Recuperé mis recuerdos y me hice rico después de divorciarme - Capítulo 191
- Inicio
- Todas las novelas
- Recuperé mis recuerdos y me hice rico después de divorciarme
- Capítulo 191 - 191 Su Ting es Mi Gente
Tamaño de Fuente
Tipo de Fuente
Color de Fondo
191: Su Ting es Mi Gente 191: Su Ting es Mi Gente Gu Dai rió suavemente —Ya he pagado por el collar, así que no necesitas reembolsarme.
Su Ting volvió a la realidad y estaba a punto de proponer una transferencia bancaria de los diez mil millones a Gu Dai.
Sin embargo, parecía que Gu Dai podía casi leerle la mente.
Para cambiar de tema, sugirió —¡Continuemos con la subasta!
Su mirada volvió al escenario, totalmente absorta.
Viendo la expresión concentrada de Gu Dai, Su Ting no quería molestarla, así que se tragó sus palabras.
Su atención también volvió al escenario, donde se exhibía una pintura de bordado de Suzhou.
Los ojos de Gu Dai se iluminaron al verla, y sin dudarlo, levantó su tarjeta de oferta —Un millón.
El bordado de Suzhou no era un arte popular universalmente, así que después de que Gu Dai hizo su oferta, nadie más intervino.
Para su sorpresa, Song Ling levantó su tarjeta otra vez.
Song Ling declaró —Tres millones.
Gu Dai tomó una respiración profunda, tratando de mantener la calma.
Se giró hacia Song Ling, su voz teñida de escepticismo —¿Estás intentando antagonizarme?

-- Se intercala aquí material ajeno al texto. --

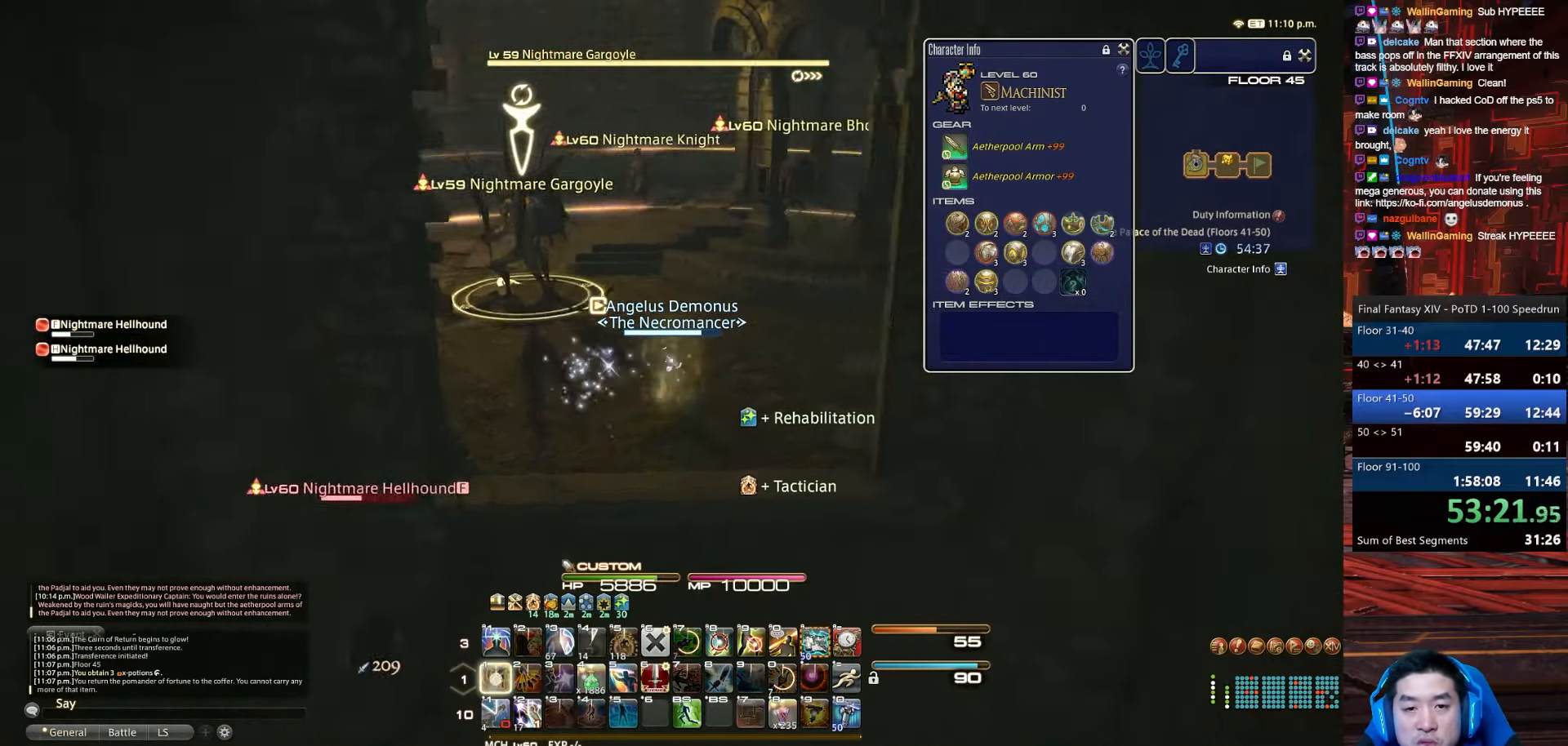
{"keys": ["d", "rbracket", "w"], "events": [[133, "tab", "down"], [333, "1", "up"], [500, "tab", "up"]]}
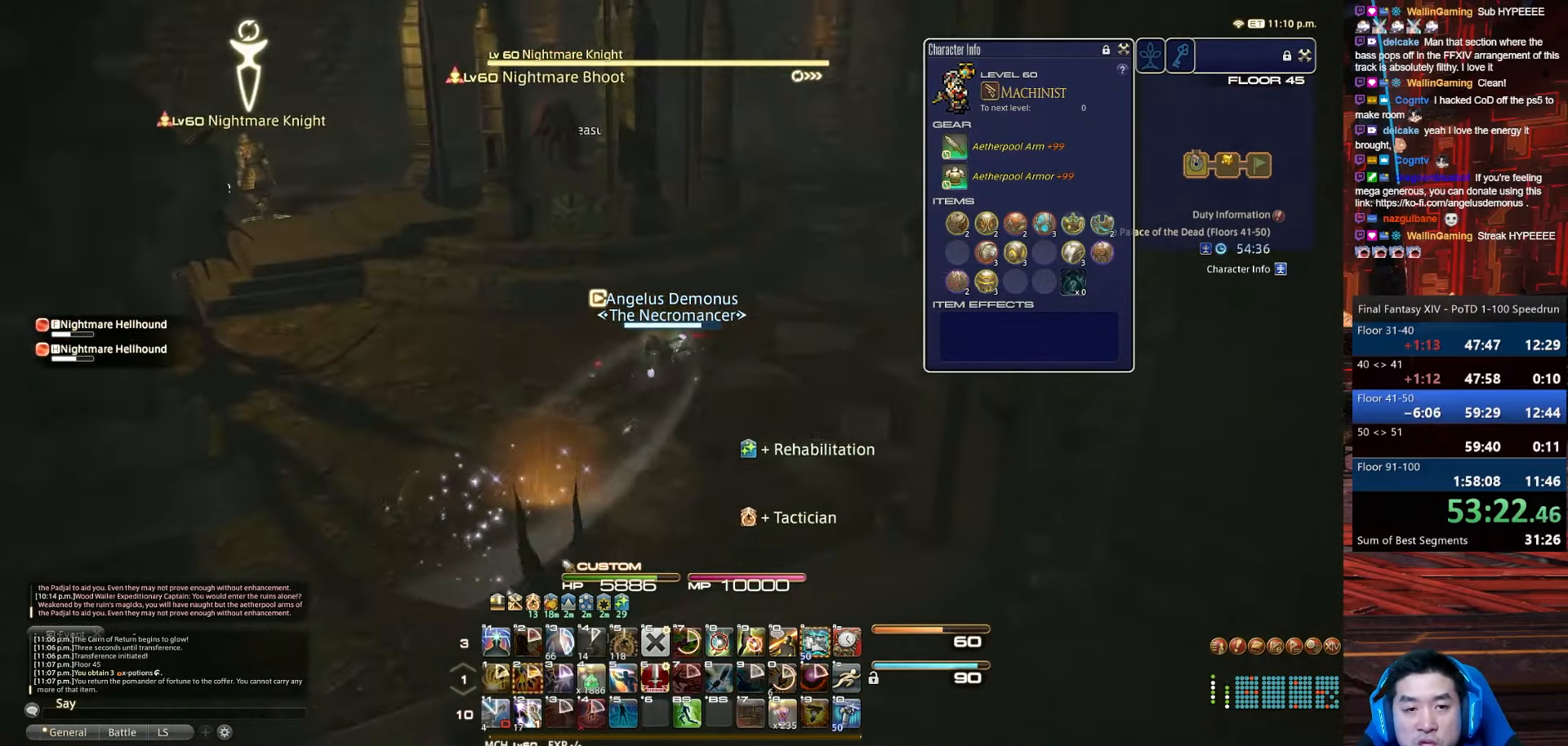
{"keys": ["d", "rbracket", "w"], "events": [[100, "rbracket", "up"], [267, "rbracket", "down"]]}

Song Ling replicó fríamente —No, solo que me gusta.
Una sonrisa sarcástica curvó los labios de Gu Dai.
Era casi cómico cómo las preferencias de Song Ling parecían coincidir convenientemente con las de ella.
Cuando ella ofertó por el collar, él también lo hizo.
Ahora, con el bordado de Suzhou, seguía sus pasos.
Le resultaba difícil creerlo, especialmente desde que durante su matrimonio, nunca lo vio mostrar interés en el bordado de Suzhou.
Su Ting levantó su tarjeta, anunciando —Diez millones.
Sin perder el ritmo, Song Ling contraatacó —¡Veinte millones!
Cuando Su Ting estaba por contraofertar, Gu Dai le sostuvo suavemente el brazo, señalándole que se detuviera.
Su Ting inclinó su cabeza, mirándola interrogativamente.
Gu Dai negó sutilmente con la cabeza, y luego se dirigió a Song Ling —Pasamos.
Gracias a la decisión de Gu Dai, el bordado de Suzhou fue para Song Ling.
Zhou Ci también estaba confundido por la decisión de Gu Dai.
Sin embargo, al notar que ella parecía resuelta a no ofertar más, reflexionó un momento y decidió no ofertar tampoco.
Song Ling, con una sonrisa burlona en sus labios, provocó —Qué hombre tan sin espinas, dependiendo de una mujer y ni siquiera dispuesto a gastar su dinero.
En los ojos de Song Ling, dado lo ferozmente que Gu Dai había ofertado por el collar antes, no podía ser a causa de su renuencia a gastar.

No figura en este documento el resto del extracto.